The field interviewing for the study commenced on November 5, 1998, following training of the field interviewers, and was completed on January 12, 1999. This is approximately the same time period in which the 1996 Occupant Protection Survey (November 4, 1996 to January 5, 1997) and the 1994 Occupant Protection Survey (October 5, 1994-December 11, 1994) were conducted. Status of cases as of the end of the field period are reported using the categories defined below.



FIGURE 4
Sample Disposition Categories

NIS/DIS/change#
The number was not in service, had been disconnected, or yielded a recording indicating that it was no longer an active number
Non-residential
The number yielded a contact with a business, government agency, pay telephone, or other non-residential unit
Computer/fax
The number yielded an electronic tone indicating a fax machine or data line
Pre-screened NIS/DIS
Automated dialer used to pre-screen numbers that are no longer in service or disconnected prior to that number being included in the sample
SSI Business Numbers
Pre-screened phone numbers through Survey Sampling Inc. that pre-identifies a place of business before actual dialing begins.
No answer
The number rang, but no one answered. The protocol required five calls to non-answering numbers.

[Saved data entries]
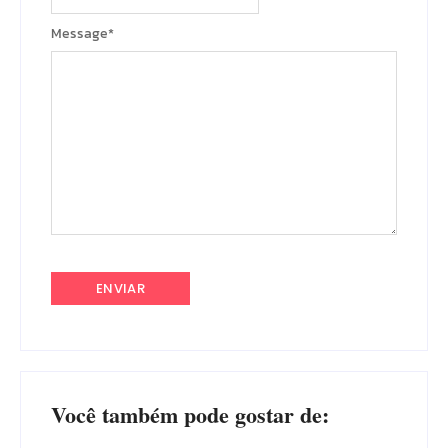
Message
*
Você também pode gostar de: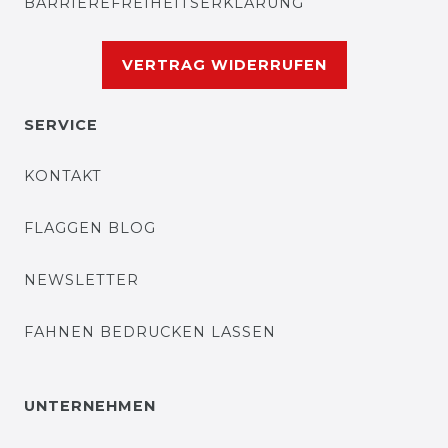
BARRIEREFREIHEITSERKLÄRUNG
VERTRAG WIDERRUFEN
SERVICE
KONTAKT
FLAGGEN BLOG
NEWSLETTER
FAHNEN BEDRUCKEN LASSEN
UNTERNEHMEN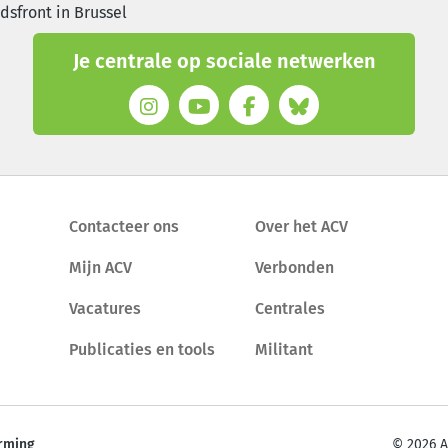
sfront in Brussel
Je centrale op sociale netwerken
Contacteer ons
Over het ACV
Mijn ACV
Verbonden
Vacatures
Centrales
Publicaties en tools
Militant
rming
© 2026 A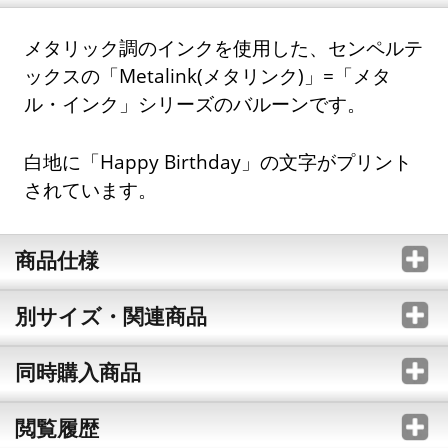
メタリック調のインクを使用した、センペルテ
ックスの「Metalink(メタリンク)」=「メタ
ル・インク」シリーズのバルーンです。
白地に「Happy Birthday」の文字がプリント
されています。
商品仕様
別サイズ・関連商品
同時購入商品
閲覧履歴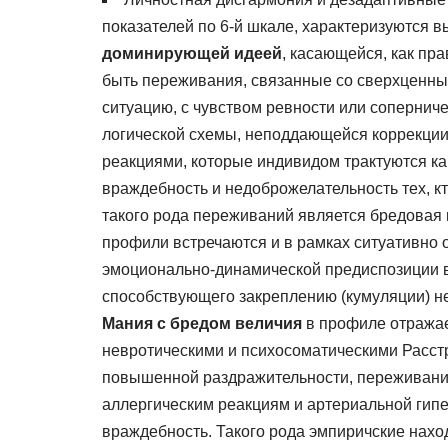
показателей по 6-й шкале, характеризуются
доминирующей идеей
, касающейся, как пр
быть переживания, связанные со сверхценны
ситуацию, с чувством ревности или соперниче
логической схемы, неподдающейся коррекции
реакциями, которые индивидом трактуются ка
враждебность и недоброжелательность тех, к
такого рода переживаний является бредовая 
профили встречаются и в рамках ситуативно 
эмоционально-динамической предиспозиции в
способствующего закреплению (кумуляции) не
Мания с бредом величия
в профиле отражае
невротическими и психосоматическими Расст
повышенной раздражительности, переживания
аллергическим реакциям и артериальной гип
враждебность. Такого рода эмпиричские нахо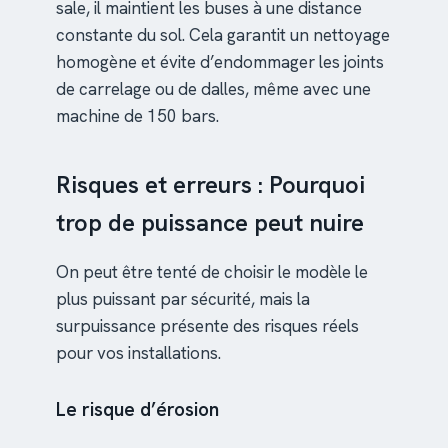
sale, il maintient les buses à une distance
constante du sol. Cela garantit un nettoyage
homogène et évite d’endommager les joints
de carrelage ou de dalles, même avec une
machine de 150 bars.
Risques et erreurs : Pourquoi
trop de puissance peut nuire
On peut être tenté de choisir le modèle le
plus puissant par sécurité, mais la
surpuissance présente des risques réels
pour vos installations.
Le risque d’érosion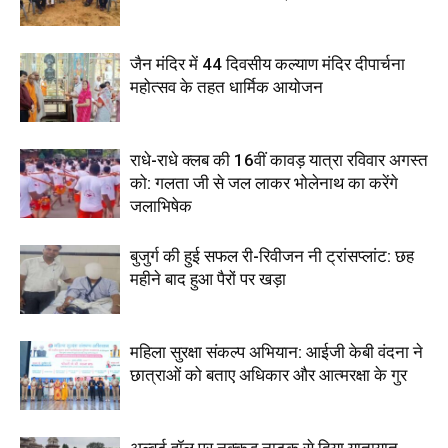
जैन मंदिर में 44 दिवसीय कल्याण मंदिर दीपार्चना
महोत्सव के तहत धार्मिक आयोजन
राधे-राधे क्लब की 16वीं कावड़ यात्रा रविवार अगस्त
को: गलता जी से जल लाकर भोलेनाथ का करेंगे
जलाभिषेक
बुजुर्ग की हुई सफल री-रिवीजन नी ट्रांसप्लांट: छह
महीने बाद हुआ पैरों पर खड़ा
महिला सुरक्षा संकल्प अभियान: आईजी केबी वंदना ने
छात्राओं को बताए अधिकार और आत्मरक्षा के गुर
अल्बर्ट हॉल पर नुक्कड़ नाटक से दिया यातायात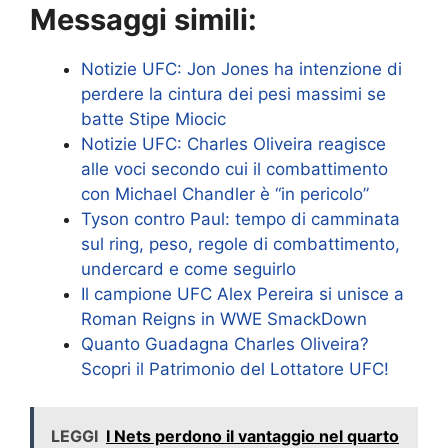
Messaggi simili:
Notizie UFC: Jon Jones ha intenzione di
perdere la cintura dei pesi massimi se
batte Stipe Miocic
Notizie UFC: Charles Oliveira reagisce
alle voci secondo cui il combattimento
con Michael Chandler è “in pericolo”
Tyson contro Paul: tempo di camminata
sul ring, peso, regole di combattimento,
undercard e come seguirlo
Il campione UFC Alex Pereira si unisce a
Roman Reigns in WWE SmackDown
Quanto Guadagna Charles Oliveira?
Scopri il Patrimonio del Lottatore UFC!
LEGGI
I Nets perdono il vantaggio nel quarto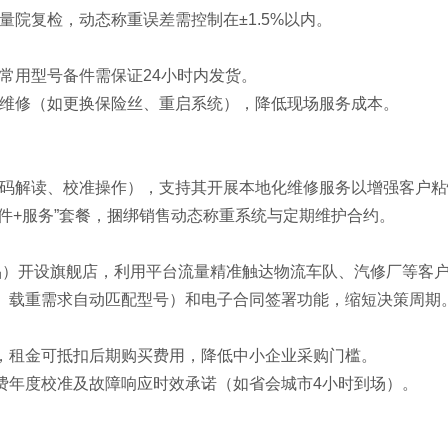
量院复检，动态称重误差需控制在±1.5%以内‌。
用型号备件需保证24小时内发货‌。
维修（如更换保险丝、重启系统），降低现场服务成本‌。
代码解读、校准操作），支持其开展本地化维修服务以增强客户粘
软件+服务”套餐，捆绑销售动态称重系统与定期维护合约‌。
工业品）开设旗舰店，利用平台流量精准触达物流车队、汽修厂等客户
轴距、载重需求自动匹配型号）和电子合同签署功能，缩短决策周期‌
，租金可抵扣后期购买费用，降低中小企业采购门槛‌。
费年度校准及故障响应时效承诺（如省会城市4小时到场）‌。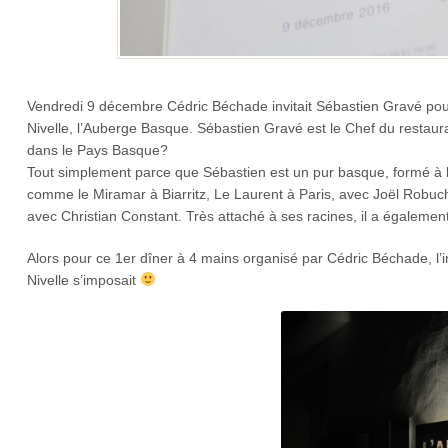
Vendredi 9 décembre Cédric Béchade invitait Sébastien Gravé po
Nivelle, l’Auberge Basque. Sébastien Gravé est le Chef du restaur
dans le Pays Basque?
Tout simplement parce que Sébastien est un pur basque, formé à l’é
comme le Miramar à Biarritz, Le Laurent à Paris, avec Joël Robucho
avec Christian Constant. Très attaché à ses racines, il a égaleme
Alors pour ce 1er dîner à 4 mains organisé par Cédric Béchade, l’i
Nivelle s’imposait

## PROBLEMS AND TASKS
A. In the passage on sample disposition categories, translate this sentence into Spanish: "The protocol required five calls to non-answering numbers."
B. Extend the passage on sample disposition categories, starting after its final sentence.

## RESPONSES IN ORDER
A. El protocolo exigía cinco llamadas a los números que no contestaban.

B.
Busy
A busy signal was encountered
Answering machine
An answering machine was reached at the telephone number
Language
The interview could not be completed because of language barriers
Not Available
Health/Deaf/Deceased
Those unable to participate due to death, self-defined health reasons, or deafness
Away for duration
The designated respondent was out of the area for the entire field period
Callback
Contact was made with the household, but not necessarily the designated respondent. By the end of the field period, the case had neither yielded a refusal or completed interview
Callback to complete
The interview was interrupted, but not terminated. The field period ended before the full interview could be completed
Refusal -- Initial
Someone in the household refused to participate in the study
Refusal -- Second
During a refusal conversion attempt, a second refusal to participate in the study was encountered
Screen Outs
Households whose eligible participants had met the gender and/or age quotas by Region
Terminate
A respondent began the interview but refused to finish
Complete
An interview was completed with the designated respondent

For survey Version 1 - Seat Belt Usage Issues, a total of 30,620 randomly selected telephone numbers were sampled within a geographically stratified national sampling frame for both sample components (the cross-section of youth and adults age 16 and older and the oversample of persons age 16-39):

At the close of the field period, only 521 cases (2%) were in callback status.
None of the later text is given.